Я внимательно наблюдал за игрой на всех этапах и думаю, что операции с армянами полковник придавал исключительно важное значение, она должна была стать вершиной его деятельности в «Дубров-лаге»: игра велась серьезная, это была не просто гебистская постановка (гебисты обожают спектакли), не провокация — нет, Полковник на самом деле добивался политического компромисса с заключенными, с членами НОП. Зачем это понадобилось его шефам? — спросят читатели. Могу предложить их вниманию только собственные домыслы, основанные на случайной фразе, которая выскочила у ереванских гебистов в беседе с отважным бойцом НОП Размиком Маркосяном — он цитировал ее мне:

— Вы даже представить не можете, как вы вредите нашей республике!

Какова же была диспозиция игры со стороны Айрикяна? Далее я смогу снабжать читателя не домыслами, пусть правдоподобными, а излагать факты, что называется, из первых рук: Паруйр делился со мной своими предположениями и планами.

Полковник хотел получить от него отказ от продолжения политической (и, конечно, подпольной) деятельности, но не требовал обязательной для «помиловки» формулы: отречения от своих убеждений. В обмен предлагалось освобождение из заключения всех арестованных членов НОП.

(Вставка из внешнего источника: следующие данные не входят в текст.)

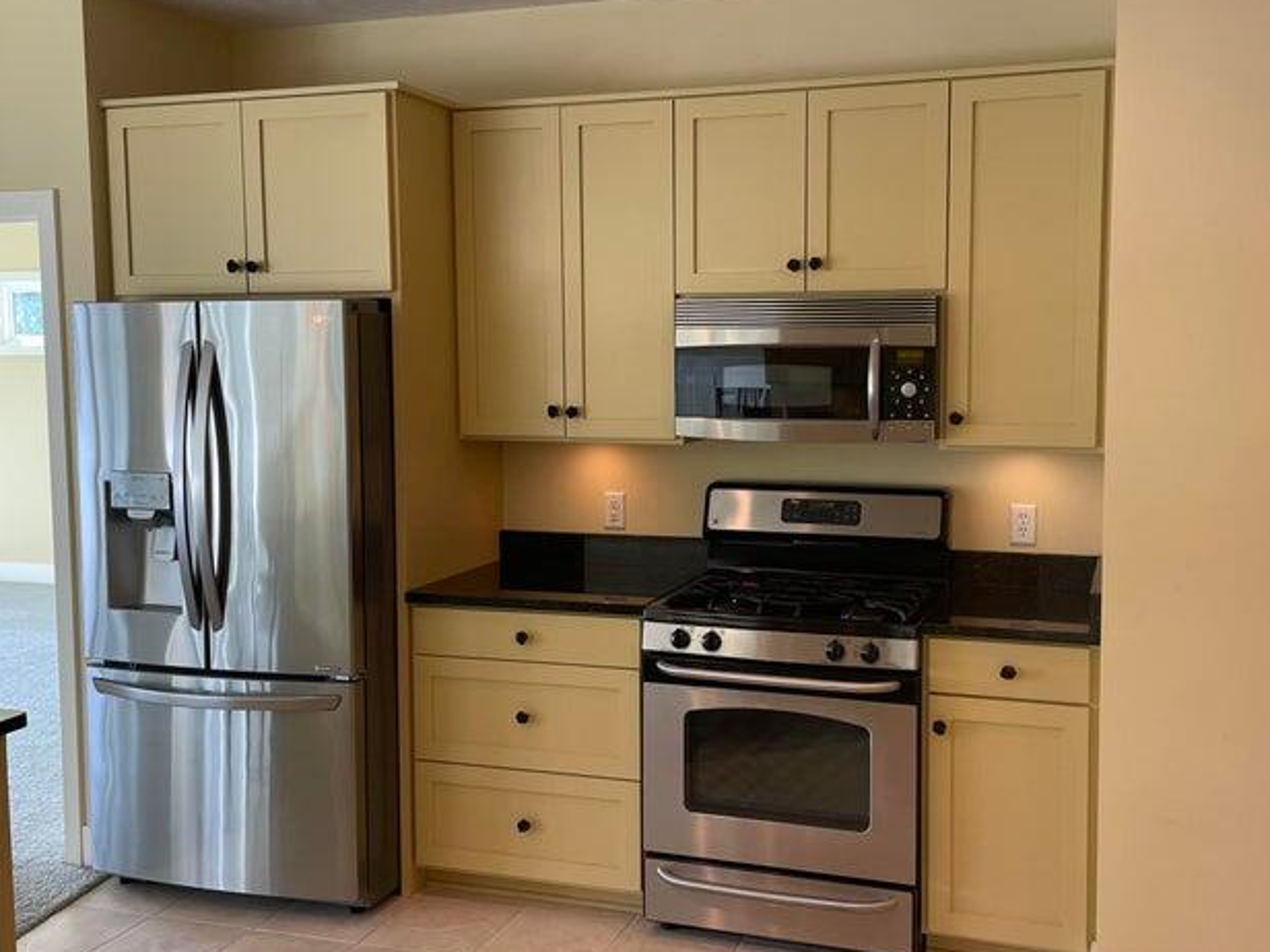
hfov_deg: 51.3
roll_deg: +0.3
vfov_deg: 39.6
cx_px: 679
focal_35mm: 36
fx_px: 1321
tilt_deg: -3.6
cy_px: 449
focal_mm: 4.2
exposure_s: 1/120
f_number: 1.6
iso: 125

Приемлемо ли было это для Айрикяна? Опыт короткой передышки между первым и вторым арестом убедил его: заниматься подпольной и организаторской деятельностью, находясь под надзором ГБ, не слишком-то целесообразно. Такой человек, как он, может и в этом положении много сделать, но в конце неизбежен скорый провал людей и, что важнее, провал людей, которые связываются с бывшим заключенным и действуют по его указаниям. Отбыв срок, Айрикян начинал служить для гебистов своего рода «подсадной уткой» — к нему тянулись новые борцы, и здесь, На его квартире, их легче всего было выслеживать. Паруйр пришел к выводу — так он говорил мне, — что начинать сначала организационно-подпольную работу после десяти лет срока и через десять месяцев загреметь в Мордовию, утащив за собой молодых, -это вряд ли можно считать целесообразным методом борьбы. Следовательно, то, что предлагал "ему полковник — отход от активной

 

- 253 -

политической работы, — уже рассматривался самим Айрикяном как один из перспективных вариантов. Это в его глазах вовсе не означало измены или отхода от НОП: конкретную политическую организационную работу могли вести в будущем либо уцелевшие члены организации, либо вновь завербованные сторонники — в молодых патриотах нехватки не ощущалось. Себе же и другим ветеранам Паруйр мог отвести иную функцию: возможность духовного влияния на жизнь общества. Так как от него не требовали ни отказа от идеалов НОП, ни признания ошибочности его убеждений, у него оставалось достаточно возможностей, чтобы, не потеряв лица, выйти с успехом из начавшихся переговоров. Не стоит забывать: ему предлагали цену немалую — освобождение всех товарищей, да и самому Айрикяну оставалось сидеть тогда в общей сложности семь лет! Приступить к активной жизни на воле на семь лет раньше — это и для молодого человека цена большая.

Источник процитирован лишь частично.